Прогулки вокруг барака - Страница 43
Наш отряд строился на обед, и пора было бежать к столовой, но мы твердо знали, что при первой возможности вновь и вновь вернемся к этой теме.
Снова я спешу записать, потому что мне все время кажется, что всплывающие здесь в памяти истории куда больше говорят о нашей жизни, чем любые разные рассуждения. Вот с чего началось — не помню. Да, наверно, и неважно — с чего.
Нет, помню. С разговора о счастье. Очень быстро запутались, пытаясь определить, что это такое. Деляга сказал, что счастье — это когда в пятницу вечером чувствуешь себя прекрасно и вымотано до нитки. Потому что неделя прошла не зря, что-то за эти дни успел, впереди нечто такое же интересное, с чем ты справляешься, притом удачно, а сейчас вокруг тебя родные и близкие, и сейчас вы сядете выпивать, закусывать и с любовью подшучивать друг над другом. Тут мы все сперва согласились, но немедля опять заспорили, уточняя, и сошлись только на том, что счастье — это вовсе не благополучие, отчего и невозможно в потребительском обществе. Да притом еще в нашем, сказал Бездельник, в потребительском обществе, лишенном продуктов потребления. Снова заспорили о благополучии, тут Деляга вспомнил свою байку. Так что — сперва ее.

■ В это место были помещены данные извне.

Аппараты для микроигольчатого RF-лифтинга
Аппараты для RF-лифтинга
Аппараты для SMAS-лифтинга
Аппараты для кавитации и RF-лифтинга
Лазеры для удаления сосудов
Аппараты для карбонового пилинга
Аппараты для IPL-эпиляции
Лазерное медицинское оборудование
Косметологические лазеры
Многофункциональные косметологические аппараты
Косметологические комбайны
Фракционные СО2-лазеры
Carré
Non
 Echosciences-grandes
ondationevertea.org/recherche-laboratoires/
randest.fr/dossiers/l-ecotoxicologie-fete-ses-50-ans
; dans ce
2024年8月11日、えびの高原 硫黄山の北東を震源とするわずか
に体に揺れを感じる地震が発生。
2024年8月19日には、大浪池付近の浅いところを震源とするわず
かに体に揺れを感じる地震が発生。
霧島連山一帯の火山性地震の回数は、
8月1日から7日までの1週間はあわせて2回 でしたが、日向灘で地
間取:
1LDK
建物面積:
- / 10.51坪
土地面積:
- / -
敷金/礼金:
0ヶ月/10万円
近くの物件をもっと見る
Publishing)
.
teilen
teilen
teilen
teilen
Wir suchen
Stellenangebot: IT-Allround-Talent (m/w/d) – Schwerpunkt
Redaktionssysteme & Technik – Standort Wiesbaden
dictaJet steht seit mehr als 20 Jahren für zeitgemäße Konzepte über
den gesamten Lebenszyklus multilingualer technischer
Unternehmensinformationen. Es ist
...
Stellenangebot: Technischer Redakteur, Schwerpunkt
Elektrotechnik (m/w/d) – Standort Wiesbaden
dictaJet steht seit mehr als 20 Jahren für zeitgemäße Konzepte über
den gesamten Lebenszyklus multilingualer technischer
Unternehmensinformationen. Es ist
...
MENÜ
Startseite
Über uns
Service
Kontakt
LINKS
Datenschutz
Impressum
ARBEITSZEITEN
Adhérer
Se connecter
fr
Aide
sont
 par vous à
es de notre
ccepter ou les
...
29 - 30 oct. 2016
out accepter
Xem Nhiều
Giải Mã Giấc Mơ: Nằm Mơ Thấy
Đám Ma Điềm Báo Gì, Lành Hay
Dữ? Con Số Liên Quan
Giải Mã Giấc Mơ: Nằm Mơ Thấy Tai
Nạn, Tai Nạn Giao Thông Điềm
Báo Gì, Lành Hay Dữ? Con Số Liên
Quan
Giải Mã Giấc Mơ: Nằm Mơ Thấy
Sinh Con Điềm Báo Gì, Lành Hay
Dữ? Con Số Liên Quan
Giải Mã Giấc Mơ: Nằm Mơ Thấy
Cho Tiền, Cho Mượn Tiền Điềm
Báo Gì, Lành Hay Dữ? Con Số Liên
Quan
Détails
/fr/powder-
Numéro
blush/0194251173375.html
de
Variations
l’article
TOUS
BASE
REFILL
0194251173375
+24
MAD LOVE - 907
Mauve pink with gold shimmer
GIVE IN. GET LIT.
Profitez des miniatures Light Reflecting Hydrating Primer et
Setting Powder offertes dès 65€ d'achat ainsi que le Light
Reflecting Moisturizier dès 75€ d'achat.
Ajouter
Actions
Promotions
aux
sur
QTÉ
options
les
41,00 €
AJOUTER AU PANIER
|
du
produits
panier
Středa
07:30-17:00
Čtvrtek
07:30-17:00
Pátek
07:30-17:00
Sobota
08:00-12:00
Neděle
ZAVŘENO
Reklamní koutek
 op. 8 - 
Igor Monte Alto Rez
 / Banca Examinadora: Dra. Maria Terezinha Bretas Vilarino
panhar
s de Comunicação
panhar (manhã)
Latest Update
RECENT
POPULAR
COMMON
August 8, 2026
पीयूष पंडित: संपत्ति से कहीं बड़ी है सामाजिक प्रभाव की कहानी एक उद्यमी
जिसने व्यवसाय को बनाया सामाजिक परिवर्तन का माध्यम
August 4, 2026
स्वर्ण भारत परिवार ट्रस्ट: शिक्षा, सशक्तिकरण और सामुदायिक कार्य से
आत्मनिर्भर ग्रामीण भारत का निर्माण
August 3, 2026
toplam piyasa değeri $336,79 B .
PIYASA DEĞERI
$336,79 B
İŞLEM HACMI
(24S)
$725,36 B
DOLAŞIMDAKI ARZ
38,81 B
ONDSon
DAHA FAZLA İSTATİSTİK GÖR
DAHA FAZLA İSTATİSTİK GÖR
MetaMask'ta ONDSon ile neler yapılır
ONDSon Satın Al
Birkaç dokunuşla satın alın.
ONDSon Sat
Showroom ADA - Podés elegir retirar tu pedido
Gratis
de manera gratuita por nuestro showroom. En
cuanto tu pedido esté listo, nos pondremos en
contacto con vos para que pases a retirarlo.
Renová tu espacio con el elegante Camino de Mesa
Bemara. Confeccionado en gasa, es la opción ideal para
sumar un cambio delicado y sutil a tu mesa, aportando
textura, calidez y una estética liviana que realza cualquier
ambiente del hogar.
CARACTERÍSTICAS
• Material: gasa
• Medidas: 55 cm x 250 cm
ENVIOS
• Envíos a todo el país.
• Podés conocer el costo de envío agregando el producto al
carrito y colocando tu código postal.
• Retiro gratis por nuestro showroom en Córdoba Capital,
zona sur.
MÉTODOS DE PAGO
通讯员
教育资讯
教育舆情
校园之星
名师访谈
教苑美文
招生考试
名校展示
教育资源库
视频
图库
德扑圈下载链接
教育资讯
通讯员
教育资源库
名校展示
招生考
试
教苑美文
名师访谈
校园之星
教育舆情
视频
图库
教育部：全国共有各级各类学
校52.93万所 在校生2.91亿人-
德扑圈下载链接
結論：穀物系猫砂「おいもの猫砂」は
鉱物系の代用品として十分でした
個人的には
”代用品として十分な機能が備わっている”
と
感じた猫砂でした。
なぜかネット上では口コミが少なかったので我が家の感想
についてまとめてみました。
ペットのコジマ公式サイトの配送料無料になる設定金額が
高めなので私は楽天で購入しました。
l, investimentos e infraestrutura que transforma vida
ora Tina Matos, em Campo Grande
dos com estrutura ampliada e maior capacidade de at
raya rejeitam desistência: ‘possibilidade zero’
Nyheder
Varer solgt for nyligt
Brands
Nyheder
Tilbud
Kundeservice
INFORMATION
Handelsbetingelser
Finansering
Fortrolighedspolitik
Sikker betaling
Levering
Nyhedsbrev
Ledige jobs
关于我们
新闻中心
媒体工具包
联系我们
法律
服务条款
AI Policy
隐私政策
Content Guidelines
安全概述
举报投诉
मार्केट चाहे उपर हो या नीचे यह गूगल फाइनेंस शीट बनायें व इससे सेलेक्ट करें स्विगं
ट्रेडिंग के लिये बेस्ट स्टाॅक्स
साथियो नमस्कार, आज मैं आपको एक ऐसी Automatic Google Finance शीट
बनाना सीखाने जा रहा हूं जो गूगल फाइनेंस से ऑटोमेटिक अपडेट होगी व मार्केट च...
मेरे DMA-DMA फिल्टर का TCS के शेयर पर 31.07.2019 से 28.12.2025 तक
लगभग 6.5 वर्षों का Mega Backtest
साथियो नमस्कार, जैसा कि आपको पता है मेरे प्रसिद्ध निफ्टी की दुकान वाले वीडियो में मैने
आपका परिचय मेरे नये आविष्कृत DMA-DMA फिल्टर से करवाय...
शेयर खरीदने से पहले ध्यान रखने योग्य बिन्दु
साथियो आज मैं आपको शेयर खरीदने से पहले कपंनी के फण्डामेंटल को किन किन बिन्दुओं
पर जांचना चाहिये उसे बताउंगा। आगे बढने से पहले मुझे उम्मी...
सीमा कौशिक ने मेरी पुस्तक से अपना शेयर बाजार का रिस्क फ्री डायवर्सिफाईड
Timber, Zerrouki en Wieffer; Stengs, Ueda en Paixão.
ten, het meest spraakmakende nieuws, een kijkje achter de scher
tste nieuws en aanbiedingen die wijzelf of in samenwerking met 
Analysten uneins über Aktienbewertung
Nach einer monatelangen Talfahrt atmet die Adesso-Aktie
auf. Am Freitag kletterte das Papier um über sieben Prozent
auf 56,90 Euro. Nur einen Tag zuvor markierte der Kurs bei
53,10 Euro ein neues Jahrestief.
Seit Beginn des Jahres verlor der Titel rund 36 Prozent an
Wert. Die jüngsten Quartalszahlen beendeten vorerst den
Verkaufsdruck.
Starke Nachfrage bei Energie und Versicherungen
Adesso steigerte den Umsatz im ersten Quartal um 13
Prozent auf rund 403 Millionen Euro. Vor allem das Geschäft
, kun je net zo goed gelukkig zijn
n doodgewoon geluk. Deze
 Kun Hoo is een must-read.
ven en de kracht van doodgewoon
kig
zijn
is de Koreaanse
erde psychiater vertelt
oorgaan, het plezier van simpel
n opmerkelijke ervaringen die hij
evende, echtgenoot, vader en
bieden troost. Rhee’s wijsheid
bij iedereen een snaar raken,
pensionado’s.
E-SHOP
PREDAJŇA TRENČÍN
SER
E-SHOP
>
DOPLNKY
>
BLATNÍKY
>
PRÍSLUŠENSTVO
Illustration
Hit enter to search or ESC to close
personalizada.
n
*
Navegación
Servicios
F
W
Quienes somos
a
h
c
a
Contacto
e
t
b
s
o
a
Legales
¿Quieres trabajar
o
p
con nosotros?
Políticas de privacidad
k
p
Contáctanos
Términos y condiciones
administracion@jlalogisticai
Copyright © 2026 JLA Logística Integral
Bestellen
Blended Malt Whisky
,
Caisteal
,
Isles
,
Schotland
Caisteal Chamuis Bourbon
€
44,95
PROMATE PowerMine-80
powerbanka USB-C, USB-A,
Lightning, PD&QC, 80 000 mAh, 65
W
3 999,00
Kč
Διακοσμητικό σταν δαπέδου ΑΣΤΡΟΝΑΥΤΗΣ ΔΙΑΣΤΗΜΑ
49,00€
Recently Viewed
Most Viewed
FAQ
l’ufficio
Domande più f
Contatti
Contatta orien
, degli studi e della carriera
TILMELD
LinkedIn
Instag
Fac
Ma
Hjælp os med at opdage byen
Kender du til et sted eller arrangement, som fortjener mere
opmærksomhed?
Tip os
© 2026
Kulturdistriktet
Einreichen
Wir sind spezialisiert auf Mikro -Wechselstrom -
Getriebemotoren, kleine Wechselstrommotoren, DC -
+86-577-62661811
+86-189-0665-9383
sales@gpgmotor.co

Значит, жили в Киеве в самом начале века два друживших еврейских мальчика. Потихоньку выросли, стали почти взрослыми уже, потом разъехались и потерялись. И один из них спустя лет сорок разыскал другого где-то в Минске (а возможно, в Кишиневе или Москве, неважно это). Разыскал и, как водится в хороших байках, сразу говорит: как вы живете, Лифшиц? Ой, говорит упитанный и свежий Лифшиц, спасибо, я живу очень-очень плохо. Что-то незаметно это, говорит осторожно его гость. Вы послушайте, говорит ему на это Лифшиц, вы же помните, как досталась мне от папы его портновская мастерская? У меня ее потом отобрали. Я теперь закройщик в казенной. Так вы знаете, это даже лучше: я пришел, я покроил и я ушел, и ни от чего не болит мне голова, и я спокоен, что если что-нибудь сгорит, и ничего у меня не уворуешь. А заказчиков, слава Богу, мне хватает вполне и дома — редко, чтоб сейчас кто шил, как я. В чем же дело? — спрашивает гость. Но послушайте, говорит ему на это Лифшиц, вы же помните, что папа летом ездил в Ниццу и Монте-Карло. А теперь я езжу в это ваше — как его? Цхалтубо. Так вы знаете? — это даже лучше. И не надо одеваться к завтраку, и к обеду можно выйти в пижаме, и вообще это настоящий отдых, а не эти безумные развлечения, от которых только тратится здоровье. В чем же дело? — спрашивает гость. Но послушайте, отвечает ему Лифшиц, вы же помните, что у меня бывали женщины? Да, теперь, конечно, силы не те, но если сказать вам честную правду, то две очень приятных дамочки есть и тут. Но послушайте, говорит ему гость и даже чуть привстает со стула. Нет, отвечает ему Лифшиц, это вы послушайте меня. Вы же помните, у меня был свой рессорный выезд? Я садился, говорил кучеру — гони! — и мы ехали, Боже, как мы ехали! Но сказать вам если честную правду, за углом вы, может быть, заметили машину. Я всегда могу сесть в эту машину. Это и скорей, и никому я не заметен, что, вы сами знаете, это сейчас лучше. Я плачу шоферу план — это такси, я плачу ему чаевые, я плачу ему экономию бензина.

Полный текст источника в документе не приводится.